Salário? 300 dólares nas duas primeiras semanas, 300 cada, bem
entendido. O pagamento das duas primeiras fica pra agência. Depois
vocês reduzem pra 50 por semana ou põe na rua. Se puserem na rua
depois das duas semanas, VOCÊS é que recebem cem dólares da
gente. Porquê? Ora, que diabo, então não está vendo que a idéia é
manter a rotatividade do negócio? Pura questão de psicologia, que
nem a figura do Papai Noel no Natal. Quando? Sim, vamos mandar
em seguida. Qual é o endereço? Ótimo, perfeito, daqui a pouco ele
está aí. Não se esqueça das condições. Ele leva o contrato. Tchau.
Bagley desliga. Cantarola baixinho, sublinha o endereço.
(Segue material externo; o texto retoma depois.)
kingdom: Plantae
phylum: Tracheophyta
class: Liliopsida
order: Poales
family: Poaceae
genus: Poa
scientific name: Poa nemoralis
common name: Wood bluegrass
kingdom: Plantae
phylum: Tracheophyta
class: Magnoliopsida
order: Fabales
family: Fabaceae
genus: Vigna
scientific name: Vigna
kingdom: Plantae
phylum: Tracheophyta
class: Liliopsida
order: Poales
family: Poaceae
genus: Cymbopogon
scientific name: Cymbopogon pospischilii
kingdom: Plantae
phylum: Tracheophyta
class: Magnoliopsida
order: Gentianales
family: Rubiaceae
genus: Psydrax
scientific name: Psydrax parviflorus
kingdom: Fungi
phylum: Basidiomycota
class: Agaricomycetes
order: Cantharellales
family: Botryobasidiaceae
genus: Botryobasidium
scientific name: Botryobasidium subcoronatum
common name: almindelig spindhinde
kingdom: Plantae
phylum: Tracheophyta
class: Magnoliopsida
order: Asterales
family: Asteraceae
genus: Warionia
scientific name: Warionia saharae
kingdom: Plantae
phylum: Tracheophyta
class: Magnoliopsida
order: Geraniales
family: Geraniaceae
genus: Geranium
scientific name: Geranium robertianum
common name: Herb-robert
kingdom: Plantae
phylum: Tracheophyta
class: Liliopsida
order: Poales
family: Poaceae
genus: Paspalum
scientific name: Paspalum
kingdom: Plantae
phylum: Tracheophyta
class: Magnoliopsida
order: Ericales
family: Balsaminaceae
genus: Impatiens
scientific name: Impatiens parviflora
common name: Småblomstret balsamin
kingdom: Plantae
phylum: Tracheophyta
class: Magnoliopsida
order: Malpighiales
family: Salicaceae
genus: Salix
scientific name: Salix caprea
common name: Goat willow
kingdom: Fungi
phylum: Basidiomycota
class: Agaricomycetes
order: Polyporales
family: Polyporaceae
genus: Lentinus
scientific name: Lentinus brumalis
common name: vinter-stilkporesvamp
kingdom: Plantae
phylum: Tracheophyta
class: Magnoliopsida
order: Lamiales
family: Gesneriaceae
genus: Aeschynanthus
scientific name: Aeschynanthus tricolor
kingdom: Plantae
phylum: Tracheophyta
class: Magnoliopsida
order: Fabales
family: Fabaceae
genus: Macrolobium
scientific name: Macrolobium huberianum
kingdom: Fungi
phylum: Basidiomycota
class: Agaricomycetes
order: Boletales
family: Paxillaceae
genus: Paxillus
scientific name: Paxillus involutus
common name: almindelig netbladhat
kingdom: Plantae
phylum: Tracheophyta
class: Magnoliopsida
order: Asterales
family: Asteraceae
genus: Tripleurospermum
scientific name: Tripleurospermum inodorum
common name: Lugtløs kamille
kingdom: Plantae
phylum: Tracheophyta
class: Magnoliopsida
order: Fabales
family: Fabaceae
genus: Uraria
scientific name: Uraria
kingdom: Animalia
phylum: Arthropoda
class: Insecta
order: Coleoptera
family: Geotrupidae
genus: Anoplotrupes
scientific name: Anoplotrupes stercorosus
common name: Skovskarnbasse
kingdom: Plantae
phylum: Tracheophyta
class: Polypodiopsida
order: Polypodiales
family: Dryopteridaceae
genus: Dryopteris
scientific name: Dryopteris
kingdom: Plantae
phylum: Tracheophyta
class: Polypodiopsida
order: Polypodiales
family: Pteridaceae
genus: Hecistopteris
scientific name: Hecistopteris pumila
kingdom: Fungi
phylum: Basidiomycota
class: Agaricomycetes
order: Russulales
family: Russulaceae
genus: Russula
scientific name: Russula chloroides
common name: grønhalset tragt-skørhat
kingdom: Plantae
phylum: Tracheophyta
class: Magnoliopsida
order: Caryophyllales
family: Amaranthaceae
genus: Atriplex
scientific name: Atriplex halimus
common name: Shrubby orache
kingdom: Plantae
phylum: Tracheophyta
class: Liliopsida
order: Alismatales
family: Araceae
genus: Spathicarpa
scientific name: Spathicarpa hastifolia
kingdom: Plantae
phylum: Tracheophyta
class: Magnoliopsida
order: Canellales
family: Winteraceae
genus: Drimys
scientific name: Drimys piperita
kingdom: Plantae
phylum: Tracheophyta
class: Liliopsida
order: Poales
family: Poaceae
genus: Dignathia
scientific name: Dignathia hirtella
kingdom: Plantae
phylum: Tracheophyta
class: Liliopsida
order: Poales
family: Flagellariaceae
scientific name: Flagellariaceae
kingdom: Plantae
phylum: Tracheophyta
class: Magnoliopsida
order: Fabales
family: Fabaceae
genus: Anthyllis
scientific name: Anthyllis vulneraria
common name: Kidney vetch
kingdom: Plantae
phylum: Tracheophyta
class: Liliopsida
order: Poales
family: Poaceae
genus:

- Tira um do varal, Danforth. Um bem magro e cansado. Não vale a
pena mandar logo o melhor.
Danforth vai ao varal e retira os pregadores dos dedos de um bem
magro e cansado.
- traz cá. Como é o nome dele?
- Herman. Herman Telleman.
- Xi, que merda, não vai dar. Parece que ainda tem um pouco de
sangue. E o olho também não perdeu toda a cor... acho eu. Escuta
aqui, Danforth, essa sua máquina tá espremendo direito? Eu não quero
que sobre culhão nenhum, todas as resistências têm que sumir, tá
entendendo? Cuida da tua parte que eu cuido da minha.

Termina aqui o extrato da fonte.